Этот шаг я тщательно продумала заранее. Вскоре и столица, и вся страна узнают о случившемся. Я выясню, какова реакция народа на мой поступок. Если поднимется ропот, всегда можно будет объявить, что королева ушла с мессы по причине плохого самочувствия. Мнимая болезнь не раз выручала меня в прошлом, почему бы не прибегнуть к испытанному средству еще раз? Если же паче чаяния моя выходка вызовет одобрение, можно переходить к следующему этапу.
Судя по полученным отчетам, мой выпад в адрес католической церкви привел подданных в восторг. Я решила, что пора двигаться дальше. Было объявлено, что отныне не только в дворцовой часовне, но и во всех церквах королевства служба будет вестись только на английском языке.
В эти дни меня больше всего занимала приближающаяся коронация. Я хотела, чтобы люди навсегда запомнили этот праздник.
Двенадцатого января я переехала из Вестминстерского дворца в Тауэр, ибо по традиции английский монарх должен отправляться на коронацию из этой крепости, и торжественный переезд в Тауэр считается событием почти столь же торжественным, как сама коронация. Королевская баржа медленно двигалась по реке, вся поверхность которой была заполнена лодками и кораблями. Развевались знамена, играла праздничная музыка, баржа лорд-мэра салютовала мне орудийным огнем. Однако приятнее всего было слышать приветственные крики зрителей, собравшихся по берегам Темзы. Высаживаясь на причале возле Тауэра, я вновь, уже в который раз, вспомнила о том мрачном дне, когда входила в крепость через Ворота изменников.
На следующий день должен был совершиться церемониальный объезд столицы. Из Тауэра я выехала в открытой колеснице, обитой алым бархатом. Запруженные толпами улицы скандировали: «Боже, храни королеву!»
Я шептала в ответ:
— Боже, храни вас всех. Благодарю вас, милые, от всего сердца.
Я купалась в лучах народной любви и старалась показать своим подданным, что ценю их признательность гораздо больше, чем все мои предшественники. Люди приносили мне цветы, я благодарила и клала букеты в колесницу.
Особенно понравилась мне картина, которую я увидела на улице Грейсчерч. Там были изображены мои предки: бабушка Елизавета Йоркская выходила из гигантской белой розы, протягивая руку моему деду Генриху VII, выходившему из розы алой; особенно растрогало изображение моей несчастной матери, соседствующее с портретом отца. Впервые после казни Анны Болейн ей оказывали столь высокие почести. От моих родителей исходила золотая ветвь, на которой была изображена я сама — на золотом троне, украшенном алыми и белыми розами.

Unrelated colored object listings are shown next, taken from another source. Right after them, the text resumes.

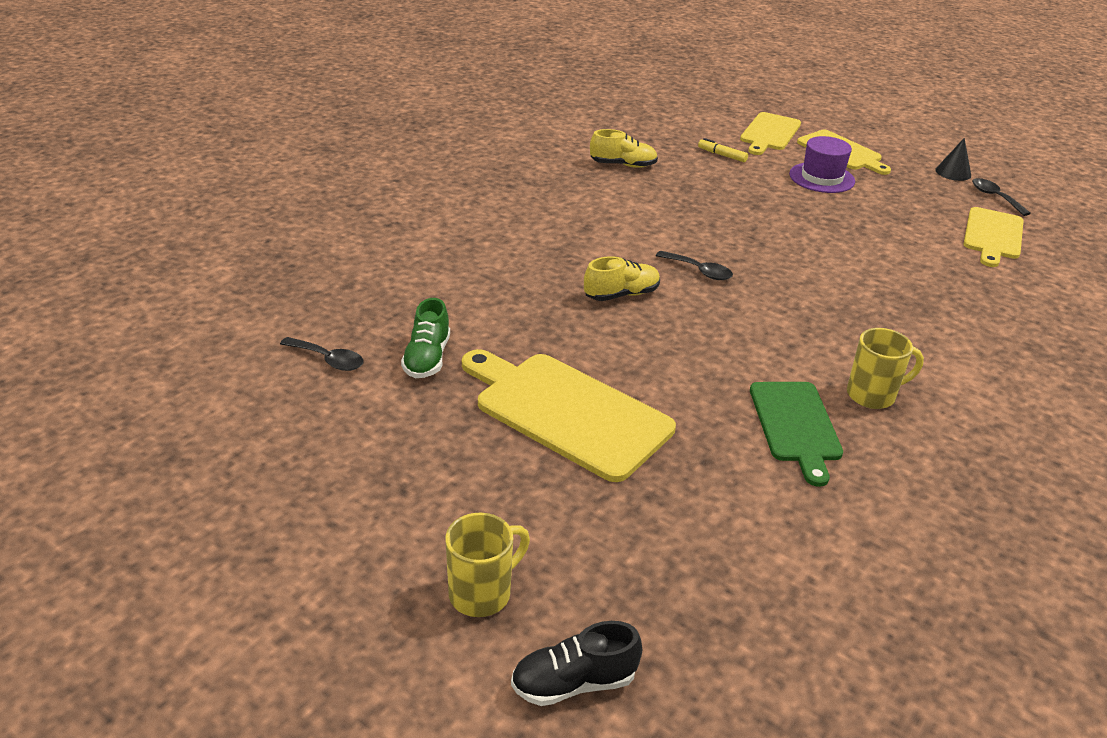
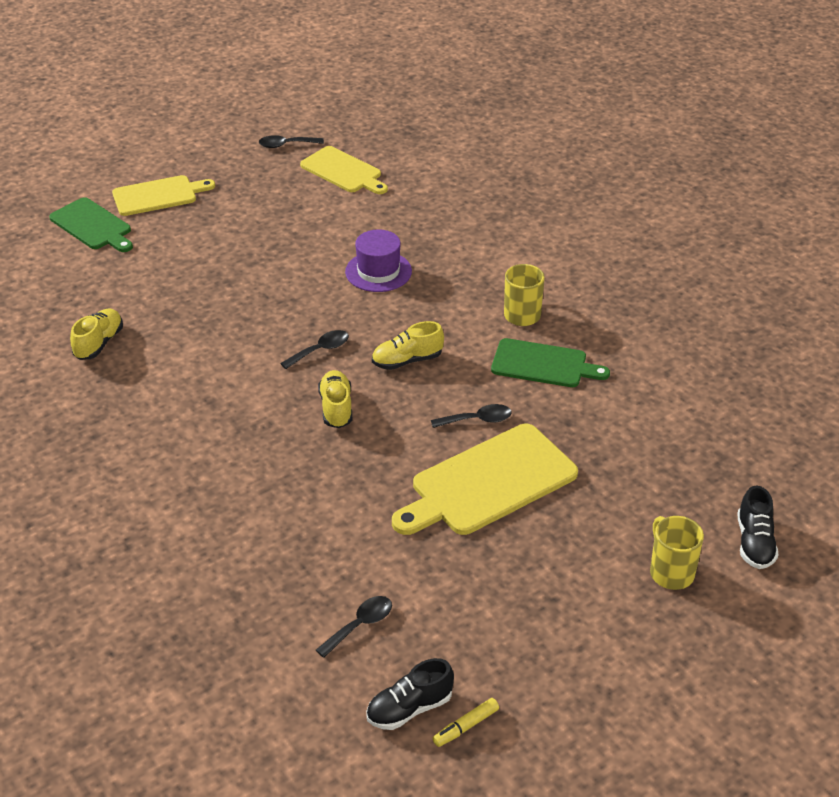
camera: 70 degrees left, 5 degrees up
(224, 408) = (409, 709): none -> black shoe
(427, 358) = (384, 555): green shoe -> none
(663, 388) = (477, 420): none -> black spoon
(722, 155) = (119, 271): yellow marker -> yellow marker (466, 726)
(724, 325) = (407, 360): none -> yellow shoe
(769, 133) = (93, 226): yellow cutting board -> green cutting board
(821, 178) = (200, 225): purple hat -> purple hat (378, 271)
(953, 172) = (233, 149): black cone -> none

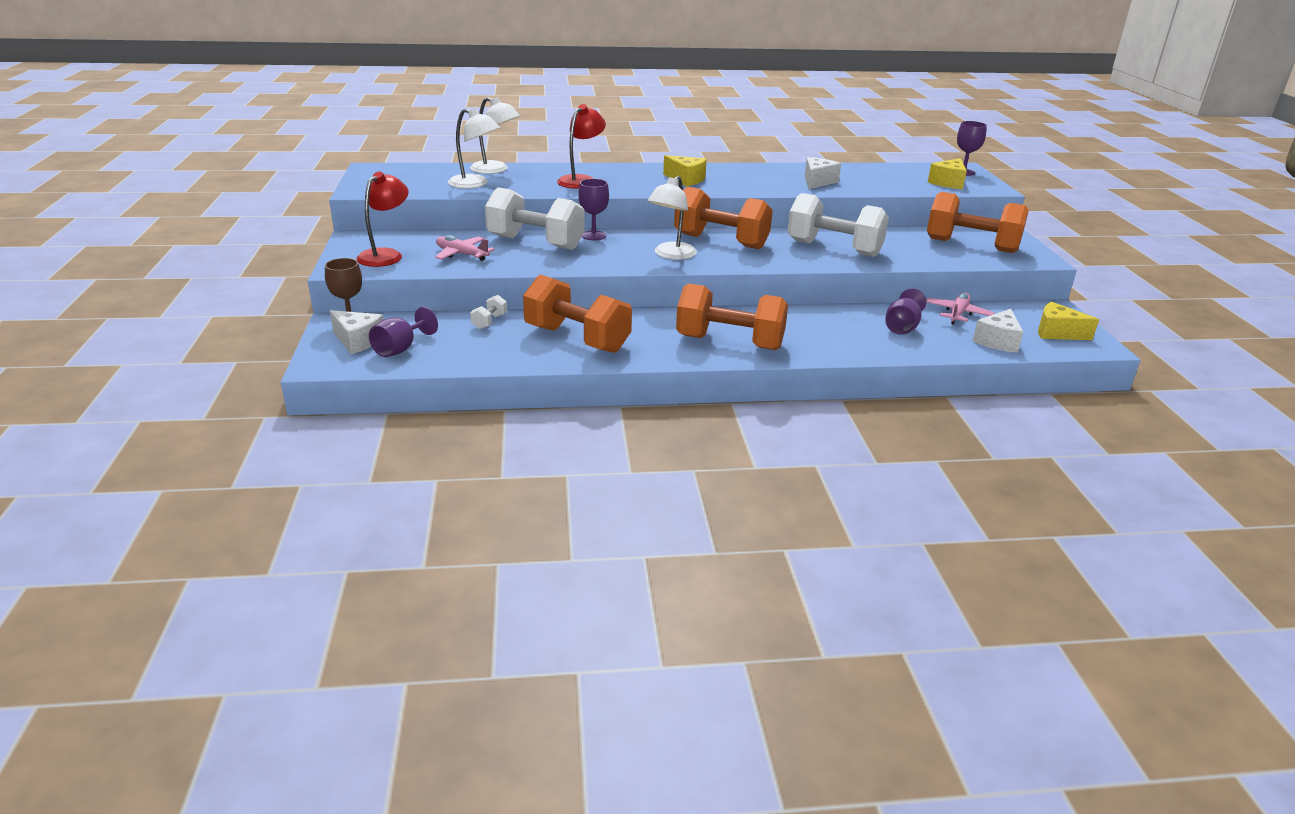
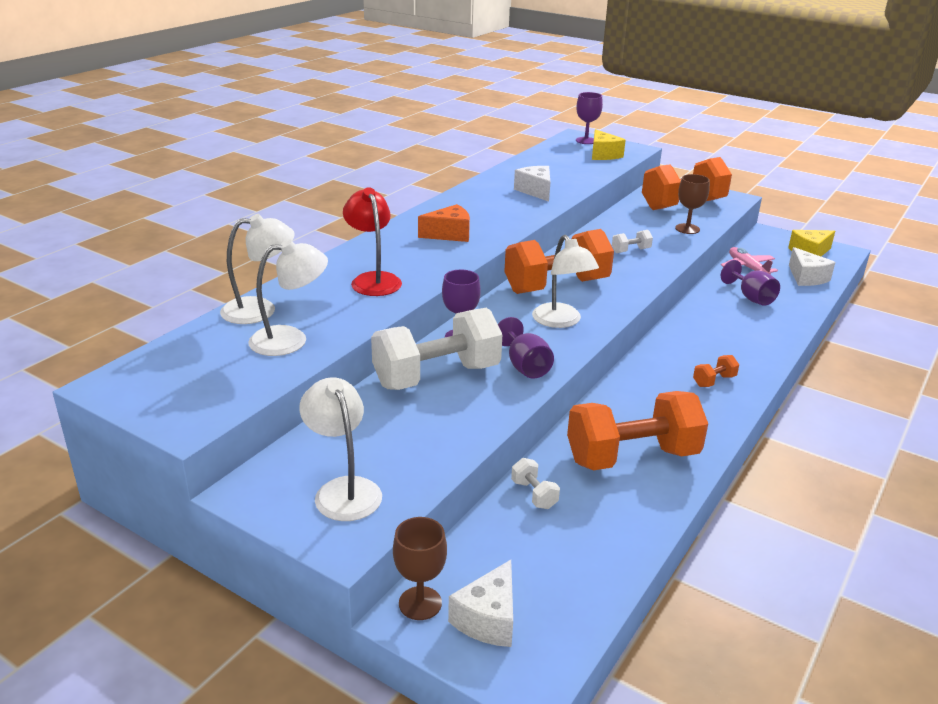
camera: 50 degrees left, 0 degrees up
(358, 341) = (488, 619): white cheese -> white cheese turned 135 degrees clockwise
(386, 255) = (343, 490): red lamp -> white lamp
(400, 349) = (544, 591): purple goblet -> purple goblet (525, 366)
(462, 254) = (412, 435): pink plane -> none
(686, 179) = (449, 234): yellow cheese -> orange cheese
(729, 342) = (714, 381): orange dumbbell -> orange dumbbell, size x0.41
(834, 248) = (630, 250): white dumbbell -> white dumbbell, size x0.41
(925, 257) = (687, 229): none -> brown goblet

Проявив неподобающую монарху несдержанность, я захлопала в ладоши. По правде говоря, любовь народа была мне куда дороже, чем соблюдение традиций, Господь наделил меня способностью находить общий язык с простыми людьми.
По пути следования моего кортежа устраивались спектакли, разыгрывались живые картины, пели детские хоры. На Чипсайде из окон домов были вывешены ковры и гобелены. Вновь и вновь я клялась себе, что буду верой и правдой служить своему народу, воздам ему за любовь сторицей.
В утро коронации я перебралась из Тауэра в Уайтхолл, а оттуда проследовала в Вестминстерскую церковь. В алом бархате, отороченном горностаем, я выглядела истинной государыней. Накануне возникло неожиданное осложнение — ни один из епископов не соглашался короновать меня. Они знали, что я намерена объявить себя главой английской церкви, и это не могло нравиться прелатам. Я же считала, что, лишь последовав примеру моего отца, смогу добиться, чтобы в моем королевстве воцарились здравый смысл и веротерпимость. Поскольку кафедра архиепископа Кентерберийского, главного пастыря страны, пустовала, церемонию должен был провести следующий по иерархии архиепископ Йоркский, Николас Хит. Однако этот пастырь, осведомленный о моих планах, решительно отказался совершать обряд. Тансталл, епископ Дупхэмский, заявил, что он стар и болен. Так и вышло, что выбор пал на Оуэна Оглторпа, епископа Карлайлского.
Олгторп сначала тоже пытался отвертеться. Ему не пришло в голову ничего лучшего, как объявить, что он не располагает облачением, подобающим столь торжественному случаю. Тут меня удивил мой давний враг епископ Боннэр — он одолжил Олгторпу свою митру. Противодействие князей церкви меня изрядно тревожило, но я знала, что оно неизбежно. Если выбирать между пастырями и паствой, я всегда сделаю выбор в пользу последней.
И вот я стала перед алтарем, и епископ помазал меня на царство. Эта процедура не доставила мне особого удовольствия, ибо освященное масло довольно скверно пахло, однако пришлось потерпеть.
Гораздо больше понравился мне следующий обряд, когда я облачилась в золотую мантию, а епископ возложил на мою голову корону. Я села на трон, а подданные один за другим преклоняли у моего престола колени и давали клятву верности. То были минуты высшего блаженства.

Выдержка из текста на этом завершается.